A recent example in our practice was of a patient suffering with benign paroxysmal positional vertigo that the partner felt would benefit from a referral to an ENT clinic for review and possible Hallpike's manoeuvre. It became apparent the ST2 GP trainee had spent many years training as a specialist registrar in ENT and happily saw the patient, doing the manoeuvre, which completely settled all the symptoms.

Update yourself on the latest clinical developments

Issues arising from the day's clinical mail are highlighted and appropriate actions taken. Sometimes this leads to discussions about new drugs or technology that crop up in discharge information, which may prompt someone to review journals such as the BMJ or British Journal of General Practice and present back to clinicians at a later meeting.
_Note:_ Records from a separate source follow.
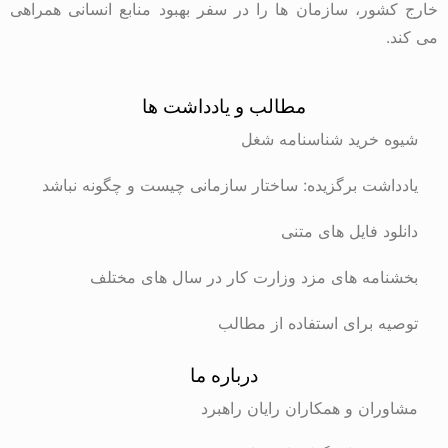
خارج کشور، سازمان ها را در سفر بهبود منابع انسانی همراهی
می کند.
مطالب و یادداشت ها
شیوه خرید شناسنامه شغل
یادداشت برگزیده: ساختار سازمانی چیست و چگونه نباشد
دانلود فایل های متنی
بخشنامه های مزد وزارت کار در سال های مختلف
توصیه برای استفاده از مطالب
درباره ما
مشاوران و همکاران رایان راهبرد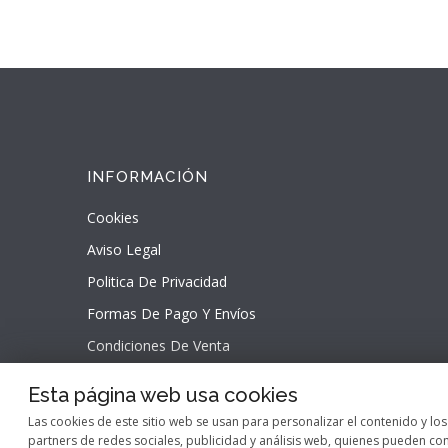
INFORMACIÓN
Cookies
Aviso Legal
Politica De Privacidad
Formas De Pago Y Envíos
Condiciones De Venta
Esta página web usa cookies
Las cookies de este sitio web se usan para personalizar el contenido y lo
partners de redes sociales, publicidad y análisis web, quienes pueden c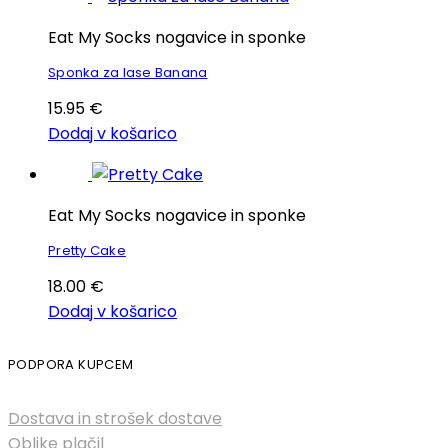
Eat My Socks nogavice in sponke
Sponka za lase Banana
15.95
€
Dodaj v košarico
Eat My Socks nogavice in sponke
Pretty Cake
18.00
€
Dodaj v košarico
PODPORA KUPCEM
Dostava in strošek dostave
Oblike plačil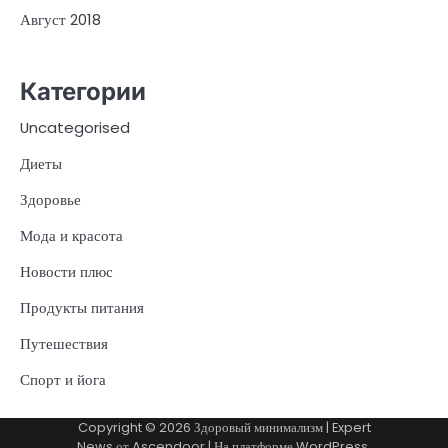
Август 2018
Категории
Uncategorised
Диеты
Здоровье
Мода и красота
Новости плюс
Продукты питания
Путешествия
Спорт и йога
Copyright © 2026
Здоровый минимализм
| Expert
News от
Ascendoor
| На платформе
WordPress
.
New diagnoses of cancer and mortality reviews are also done in these meetings, when the clinician responsible for the patient looks back at their clinical management.

Invite specialists in to share their expertise

When an area is identified we need to explore more fully, we may invite a speaker in to talk to us. Recently we had an informed debate about heel pain and plantar fasciitis – having reviewed journals we found arguments for and against performing cortisone injections.
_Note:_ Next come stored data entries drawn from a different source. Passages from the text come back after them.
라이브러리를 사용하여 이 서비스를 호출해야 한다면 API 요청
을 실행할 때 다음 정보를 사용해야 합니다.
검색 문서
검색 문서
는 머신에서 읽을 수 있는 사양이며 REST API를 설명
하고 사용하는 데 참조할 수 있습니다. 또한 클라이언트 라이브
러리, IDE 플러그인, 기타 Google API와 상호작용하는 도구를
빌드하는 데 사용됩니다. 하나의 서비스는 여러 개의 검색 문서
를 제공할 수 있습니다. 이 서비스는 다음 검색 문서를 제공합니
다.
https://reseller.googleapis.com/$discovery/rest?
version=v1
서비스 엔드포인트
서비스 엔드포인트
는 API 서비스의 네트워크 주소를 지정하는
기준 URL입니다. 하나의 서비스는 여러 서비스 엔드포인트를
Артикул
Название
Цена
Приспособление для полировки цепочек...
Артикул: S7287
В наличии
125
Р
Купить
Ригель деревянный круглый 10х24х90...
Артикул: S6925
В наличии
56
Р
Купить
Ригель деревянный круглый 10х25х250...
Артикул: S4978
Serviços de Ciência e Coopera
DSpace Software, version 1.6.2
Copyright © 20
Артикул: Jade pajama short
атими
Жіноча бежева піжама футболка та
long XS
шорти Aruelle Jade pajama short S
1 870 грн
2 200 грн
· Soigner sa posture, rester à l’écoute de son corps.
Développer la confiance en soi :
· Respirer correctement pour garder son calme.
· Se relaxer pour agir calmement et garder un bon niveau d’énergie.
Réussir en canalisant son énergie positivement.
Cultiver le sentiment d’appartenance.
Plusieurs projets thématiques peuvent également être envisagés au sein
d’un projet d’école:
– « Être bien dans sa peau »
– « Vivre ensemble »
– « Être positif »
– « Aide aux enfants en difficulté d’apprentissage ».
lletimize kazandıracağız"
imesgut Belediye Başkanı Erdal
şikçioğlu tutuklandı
So having identified the need, we invited a local orthopaedic consultant who specialised in foot problems to come along. He told us about possible examination techniques to decide on the differential diagnosis, explained scenarios that might need investigation and concluded with treatment options. We all feel this has lead to improved care and fewer referrals.

Over the past 12 months we have had many other guests, including a consultant nephrologist to discuss chronic kidney disease, a respiratory consultant to discuss advances in COPD treatment, a consultant cardiologist who discussed advances in treatment of angina, and a consultant endocrinologist who discussed optimising diabetes treatment in primary care, especially insulin initiation.

We are awaiting a consultant vascular surgeon who is going to discuss indications for varicose-vein surgery, as recently a patient was deemed inappropriate according to local NHS guidelines and it wasn't clear why, so this was flagged up on the clinical mail as an area of learning need.

Record the discussions for your appraisal

Since 1 April, 2004, when GPs were contractually obliged to participate in an appraisal process, clinical meetings have been formally recorded on a daily basis using a simple form that captures attendees and items discussed, and is then scanned onto the practice computer.

The process has consistently been identified as an important part of both the practice development plan and individual GP's personal development plans.

Dr Lucy Wictome is a GP partner at the St Hilary Brow Group Practice in Wallasey, Merseyside

Take-Home Points

1. Decide whether a meeting daily, a couple of times a week or weekly suits your practice.

2. Set a time, stick to it and start on time – 30 minutes maximum if it's daily. If it finishes early that's fine.

3. Gain collective agreement from the practice manager and administrative staff that this time will be protected – except of course for emergencies.

4. Encourage full participation from all clinicians, whether they be the senior partner, trainee doctor or nursing staff – you can all learn from each other.

5. Use the time effectively for case reviews, clinical mail issues, mortality reviews, journal reviews and – if a collective area of need is identified – consider inviting along a guest speaker.

6. Design a simple form to complete on a daily basis to record items discussed and have these stored on the practice IT system for appraisal.